In fact, the debt issue that led markets to tumble offered him good buying opportunities from a "longer range point of view".

"Yes, I would say now it's a good environment with prices coming down. Of course, the negative news and the problems will not go away. There will be continuing concern about the debt ratings and so forth and so on," he adds, hoping that moving ahead, debt will be managed prudently.

But does he think, given the latest debt restructuring issue, investors and lenders might shy away. And how long would it take for the markets to get back the faith of foreign investors?

Move towards transparency

He strongly believes Dubai will continue to lead the move towards greater disclosure and transparency.

"The fact of the recent announcement by the Dubai government changes the colour immediately," Mobius says. "If you have this pressure of money supply building up, banks have to eventually start lending again. They must find places to lend and if the credit rating of Dubai and Dubai World improves on the back of their [bond] paying off, then you can have a very fast reversal.

"And now with the interest rates where they are now, many banks in the region, are not paying anything for the deposits — it's zero. So they can lend at three [per cent]. That's not too bad."

It's not the debt level of Dubai that worries him. Concern which is outside the control of Dubai can affect its growth.

"What is of greater concern is the possibility of global trade war — global restriction of trade which would hit Dubai badly," Mobius says. "Because that could lead to lower business for the ports, which is important, low tourism etc. For Dubai, you need an open, a very free flow of goods and people."

But there could be something more inward to consider.

"The other thing I would say is a worry here is any backtracking on liberalisation — if there's any move to become more restrictive, more conservative that would tend to discourage investment."

He also points to a specific weakness: censorship of the media.

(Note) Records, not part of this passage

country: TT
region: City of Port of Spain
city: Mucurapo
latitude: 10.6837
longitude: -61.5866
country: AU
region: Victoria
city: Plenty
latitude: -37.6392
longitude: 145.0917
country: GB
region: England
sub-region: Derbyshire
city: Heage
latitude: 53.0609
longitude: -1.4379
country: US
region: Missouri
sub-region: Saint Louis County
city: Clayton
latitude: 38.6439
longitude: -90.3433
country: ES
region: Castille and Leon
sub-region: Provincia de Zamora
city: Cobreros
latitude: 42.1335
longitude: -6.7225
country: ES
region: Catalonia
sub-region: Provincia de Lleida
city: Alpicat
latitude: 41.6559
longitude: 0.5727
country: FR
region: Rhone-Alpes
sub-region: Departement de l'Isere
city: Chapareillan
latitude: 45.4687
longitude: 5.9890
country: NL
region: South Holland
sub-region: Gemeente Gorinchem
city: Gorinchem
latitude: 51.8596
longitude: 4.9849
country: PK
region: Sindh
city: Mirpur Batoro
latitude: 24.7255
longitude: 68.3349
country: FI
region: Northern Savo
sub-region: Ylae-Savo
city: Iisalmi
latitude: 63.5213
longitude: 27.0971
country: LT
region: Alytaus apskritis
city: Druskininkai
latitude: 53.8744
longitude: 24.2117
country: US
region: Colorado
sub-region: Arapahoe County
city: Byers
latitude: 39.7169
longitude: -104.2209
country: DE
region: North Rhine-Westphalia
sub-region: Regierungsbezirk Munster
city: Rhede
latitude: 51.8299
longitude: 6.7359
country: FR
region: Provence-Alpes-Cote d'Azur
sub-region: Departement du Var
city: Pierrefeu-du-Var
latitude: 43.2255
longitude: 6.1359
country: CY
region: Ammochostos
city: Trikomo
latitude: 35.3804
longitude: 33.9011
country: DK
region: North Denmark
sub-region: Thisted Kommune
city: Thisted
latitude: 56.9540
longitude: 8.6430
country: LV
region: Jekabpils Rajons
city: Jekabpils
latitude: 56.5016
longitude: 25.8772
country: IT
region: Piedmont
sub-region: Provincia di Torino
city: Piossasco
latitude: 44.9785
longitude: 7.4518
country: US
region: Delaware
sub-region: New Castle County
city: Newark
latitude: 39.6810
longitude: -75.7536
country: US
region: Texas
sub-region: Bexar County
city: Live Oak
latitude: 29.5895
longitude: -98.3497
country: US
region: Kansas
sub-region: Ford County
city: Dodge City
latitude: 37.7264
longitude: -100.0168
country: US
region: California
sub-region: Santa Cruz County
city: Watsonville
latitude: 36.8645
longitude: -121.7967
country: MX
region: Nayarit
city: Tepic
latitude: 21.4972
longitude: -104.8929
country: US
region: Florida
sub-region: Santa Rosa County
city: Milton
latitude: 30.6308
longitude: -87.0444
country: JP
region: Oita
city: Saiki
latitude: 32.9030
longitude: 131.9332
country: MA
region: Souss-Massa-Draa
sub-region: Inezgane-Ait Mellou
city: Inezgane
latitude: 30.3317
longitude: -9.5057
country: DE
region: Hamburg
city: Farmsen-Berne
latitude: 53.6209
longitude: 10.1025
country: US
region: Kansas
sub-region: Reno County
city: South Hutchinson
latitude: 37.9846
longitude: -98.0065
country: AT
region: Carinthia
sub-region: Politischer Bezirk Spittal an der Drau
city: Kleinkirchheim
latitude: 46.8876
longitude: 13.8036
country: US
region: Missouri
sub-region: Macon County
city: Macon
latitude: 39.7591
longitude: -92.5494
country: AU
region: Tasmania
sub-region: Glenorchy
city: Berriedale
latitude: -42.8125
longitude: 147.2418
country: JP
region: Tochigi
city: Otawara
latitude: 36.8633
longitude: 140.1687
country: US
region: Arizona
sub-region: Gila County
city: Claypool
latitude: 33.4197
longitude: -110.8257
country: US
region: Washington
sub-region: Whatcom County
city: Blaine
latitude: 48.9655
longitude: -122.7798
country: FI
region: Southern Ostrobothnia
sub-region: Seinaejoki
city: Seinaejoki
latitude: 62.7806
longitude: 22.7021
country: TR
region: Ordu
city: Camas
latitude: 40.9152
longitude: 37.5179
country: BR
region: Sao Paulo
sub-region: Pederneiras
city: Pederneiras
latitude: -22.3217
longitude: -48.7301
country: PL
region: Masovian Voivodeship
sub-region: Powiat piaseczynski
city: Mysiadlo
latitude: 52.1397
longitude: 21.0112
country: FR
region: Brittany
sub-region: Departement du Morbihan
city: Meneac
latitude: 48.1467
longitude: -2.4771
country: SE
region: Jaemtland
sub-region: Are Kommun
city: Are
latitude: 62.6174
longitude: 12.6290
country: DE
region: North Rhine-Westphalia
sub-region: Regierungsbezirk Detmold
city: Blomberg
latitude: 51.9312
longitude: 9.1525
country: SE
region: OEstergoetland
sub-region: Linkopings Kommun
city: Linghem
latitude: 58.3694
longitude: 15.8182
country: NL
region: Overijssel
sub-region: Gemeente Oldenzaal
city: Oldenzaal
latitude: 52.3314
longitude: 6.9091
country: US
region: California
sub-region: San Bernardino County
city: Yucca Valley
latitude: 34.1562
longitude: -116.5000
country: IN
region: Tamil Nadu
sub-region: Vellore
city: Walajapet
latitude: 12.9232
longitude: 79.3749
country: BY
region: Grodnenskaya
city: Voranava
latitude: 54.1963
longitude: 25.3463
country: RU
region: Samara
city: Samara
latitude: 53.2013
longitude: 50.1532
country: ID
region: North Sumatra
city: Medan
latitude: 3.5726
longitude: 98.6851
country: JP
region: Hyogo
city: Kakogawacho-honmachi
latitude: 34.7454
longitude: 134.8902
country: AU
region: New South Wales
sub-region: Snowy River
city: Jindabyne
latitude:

"They have got to become more open," he says. "And I realise there are religious constraints and so forth. The degree to which they can become more liberal in that respect will help them in attracting people and attracting ideas and opening up the financial system."

Sectors favoured

So what's he investing in the local and regional markets?

One can't miss property, the Hong Kong-based fund manager says.

"You got to be in property. The other area would be in diversified companies…that are globally diversified like the ports," he says.

Without recommending stocks, he points to the factor that influences him to enter certain stocks or increase holdings in them.

"I can just say that we are increasing our holdings here at the right price. I mean we have certain price constraints," he adds.

He expects a boom in Dubai's tourism and knowledge industries. For tourism to flourish, though, he says, hotels have to be competitively priced.

"I would like to see some hotel rates come down," Mobius says. "If hotel rates come down, then the flow of visitors will increase. $300 a night, $400 a night, it's crazy."

Coming to Saudi Arabia, Mobius reminds us about the tremendous building boom going on there. He is impressed with the efforts the largest Gulf country is making to get its debts paid off, putting it on a better financial footing.

"We think a lot of the massive projects that they are planning will continue to move ahead; with current oil prices at these levels, their income should be pretty good," Mobius says.

Talking about sectors, he says, there are some robust consumer goods companies in Saudi Arabia which are attractive buys.

But as a developing market, there is a concern about Saudi Arabia — one that has been a common refrain among foreign institutional investors for some time now.

"We would like to see Saudi Arabia liberalised so that we can go there directly. Because now we have this problem of going through these P loans [indirectly through swap agreements], which we don't particularly like. They assured us — we were there last week — they would be liberalising."